Deux communes proches d'Illiers-Combray, où se situe la maison d'enfance de l'écrivain Marcel Proust, devaient accueillir prochainement un parc éolien. Mais le Conseil d'État a enterré le projet ce 4 octobre, évoquant une atteinte significative au patrimoine, en particulier immatériel, de cette vallée chère au cœur de l'écrivain.
Pas d'éolienne chez Tante Léonie ! Le Conseil d'État a donné raison aux opposants d'un projet d'implantation d'un parc éolien sur deux communes proches d'Illiers-Combray, qui abrite la maison d'enfance de Marcel Proust. Dans son arrêt, la plus haute juridiction administrative invoque une "atteinte significative à l'intérêt paysager et patrimonial" du territoire. La valeur culturelle du patrimoine immatériel d'Illiers-Combray a notamment été citée, un précédent qui fera date.
Un long bras de fer
Cette décision arrive au terme d'un bras de fer de trois ans entre la société JP Énergie Environnement et les opposants à son projet. Ces derniers, dont fait partie le maire de la commune d'Illiers-Combray, Bertrand Puyencher, sont satisfaits du résultat. "Sur cette plaine boisée, vous auriez vu des mâts de 150 mètres de haut", explique-t-il à France 3. De véritables "balafres" selon lui, qui auraient "défiguré ce paysage".
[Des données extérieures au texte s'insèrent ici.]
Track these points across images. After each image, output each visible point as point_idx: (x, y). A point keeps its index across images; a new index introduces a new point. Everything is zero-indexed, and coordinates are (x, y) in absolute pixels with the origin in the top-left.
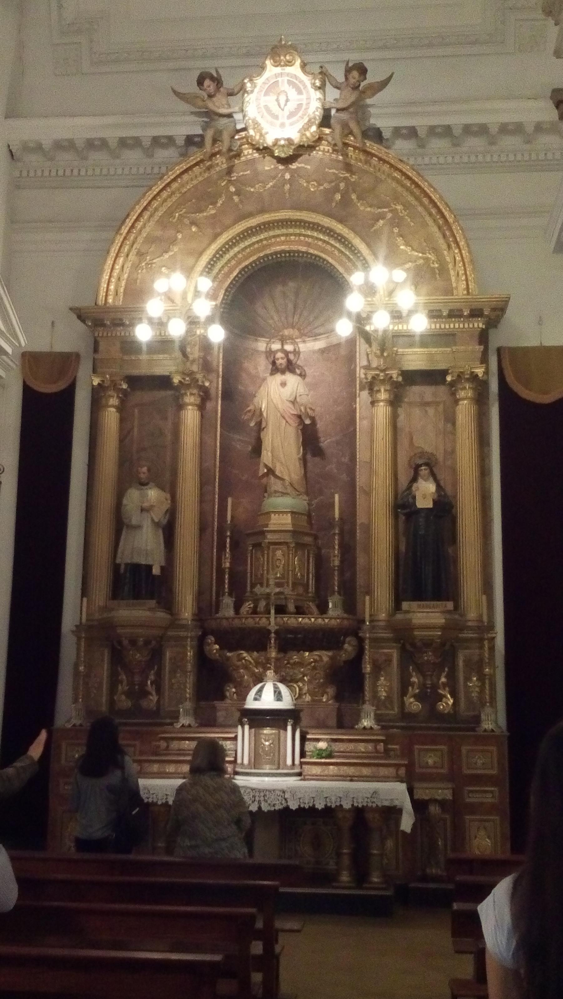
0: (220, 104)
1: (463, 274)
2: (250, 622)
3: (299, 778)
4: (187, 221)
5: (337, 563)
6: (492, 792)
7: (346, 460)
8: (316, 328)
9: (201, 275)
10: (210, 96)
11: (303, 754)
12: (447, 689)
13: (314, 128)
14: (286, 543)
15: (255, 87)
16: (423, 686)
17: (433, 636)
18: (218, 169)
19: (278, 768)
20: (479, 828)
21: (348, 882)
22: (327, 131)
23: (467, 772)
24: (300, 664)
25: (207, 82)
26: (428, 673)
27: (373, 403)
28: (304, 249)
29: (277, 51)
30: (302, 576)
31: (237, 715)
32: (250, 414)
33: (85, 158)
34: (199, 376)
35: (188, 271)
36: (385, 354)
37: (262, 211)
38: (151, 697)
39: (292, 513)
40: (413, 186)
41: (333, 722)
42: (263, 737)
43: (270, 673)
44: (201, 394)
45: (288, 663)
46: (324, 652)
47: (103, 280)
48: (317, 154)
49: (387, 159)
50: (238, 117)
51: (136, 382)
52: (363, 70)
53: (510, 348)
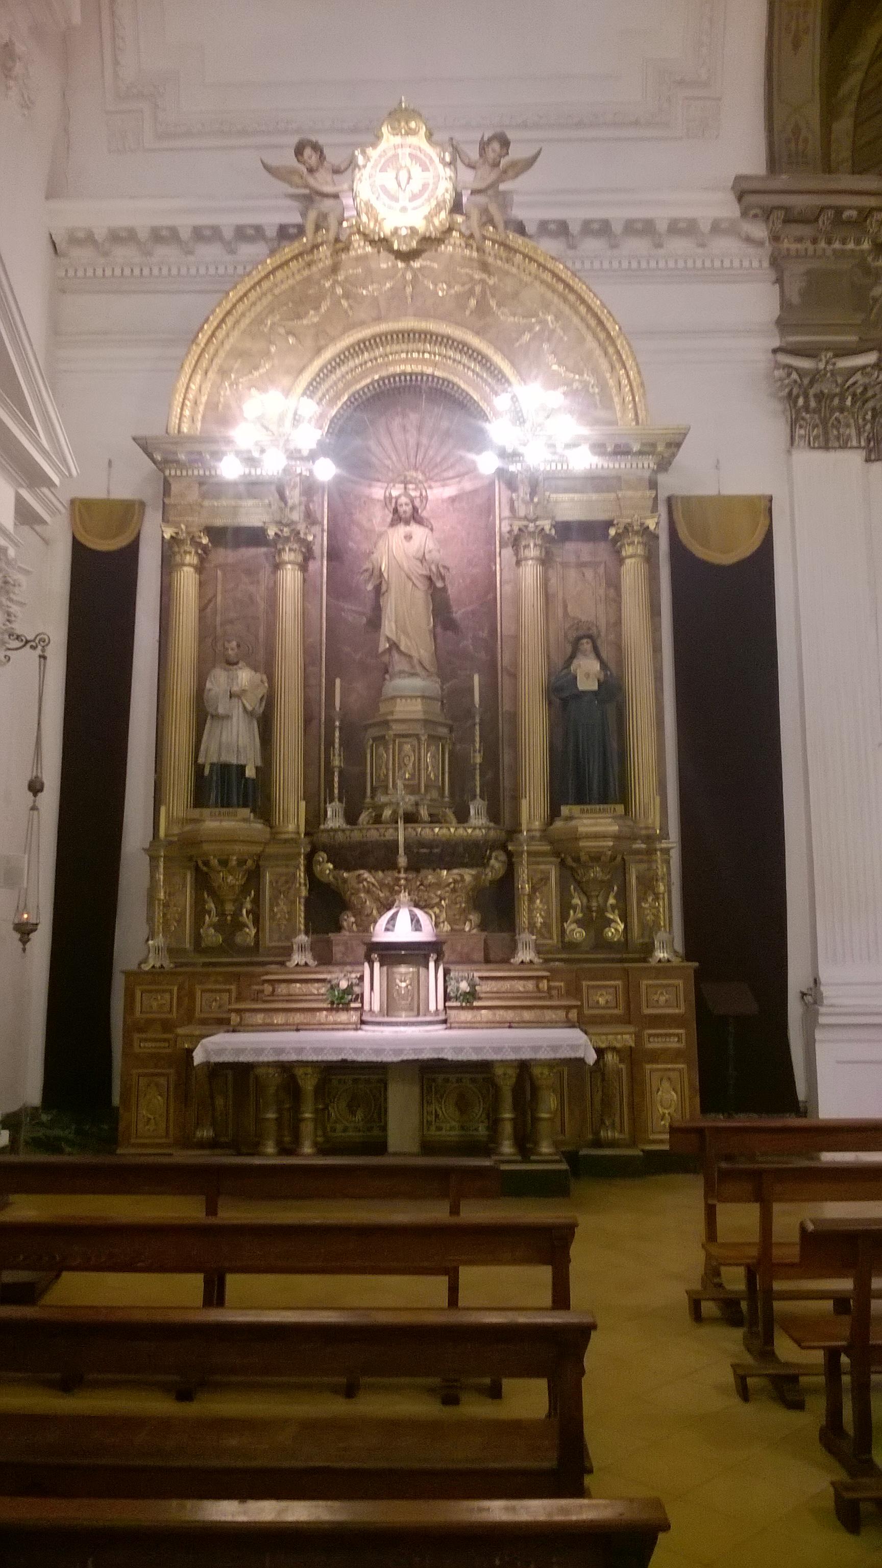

Dans le village voisin de Montigny-le-Chartif, où plusieurs éoliennes devaient voir le jour, le maire Joël Fauquet regrette l'annulation d'un projet dont les retombées financières auraient pu atteindre 30 000 euros par an, soit 10% du budget de fonctionnement de la commune. "Je veux bien que ce soit encadré, qu'on ne fasse pas comme en Beauce où ce sont des champs éoliens et où on ne voit que ça", proteste l'édile, "mais une éolienne par-ci, par-là, pour moi, ça ne détériore pas le paysage".
Je ne suis pas sûr que Marcel Proust, à l'époque, aurait été contre. Il aurait peut-être pu vivre avec son temps et pas avec 200 ans de retard.
Joël Fauquet, maire (SE) de Montigny-le-Chartif
Pour Xavier Nass, directeur général de JP Énergie Environnement, l'arrêt du Conseil d'État "pose la question plus largement au niveau national sur l'impact du patrimoine, en l'occurrence immatériel, sur les projets industriels, les énergies renouvelables dans leur ensemble mais aussi l'industrie". De son côté, l'industriel n'a pas encore renoncé à son projet et prévoit de le redimensionner pour en réduire l'impact.
Un autre projet de parc éolien enterré en 2022
Il ne s'agit pas du premier projet qui échoue dans la vallée de la Thironne. En avril 2022, la société Combray Énergie avait été définitivement déboutée par la cour administrative d'appel de Versailles de sa tentative de recours contre la préfecture, qui avait refusé de lui délivrer le permis de construire.
Là encore, la cour avait mentionné dans son arrêt "une atteinte significative [...] à l'intérêt paysager et patrimonial du village d'Illiers-Combray, où des acteurs publics et privés réalisent des actions culturelles autour de l'œuvre de Marcel Proust, dont les évocations littéraires sont encore pour partie matériellement inscrites dans ces lieux".
Actuellement, 132 parcs éoliens existent en région Centre-Val de Loire, dont un peu moins de la motié en Eure-et-Loir et en particulier en Beauce. À l'inverse, le département d'Indre-et-Loir n'a pour l'instant accueilli aucun parc éolien, notamment en raison d'oppositions locales farouches.
Les opposants invoquent généralement des nuisances visuelles et sonores, mais aussi l'impact sur l'environnement et notamment les oiseaux et les chauve-souris de certains projets.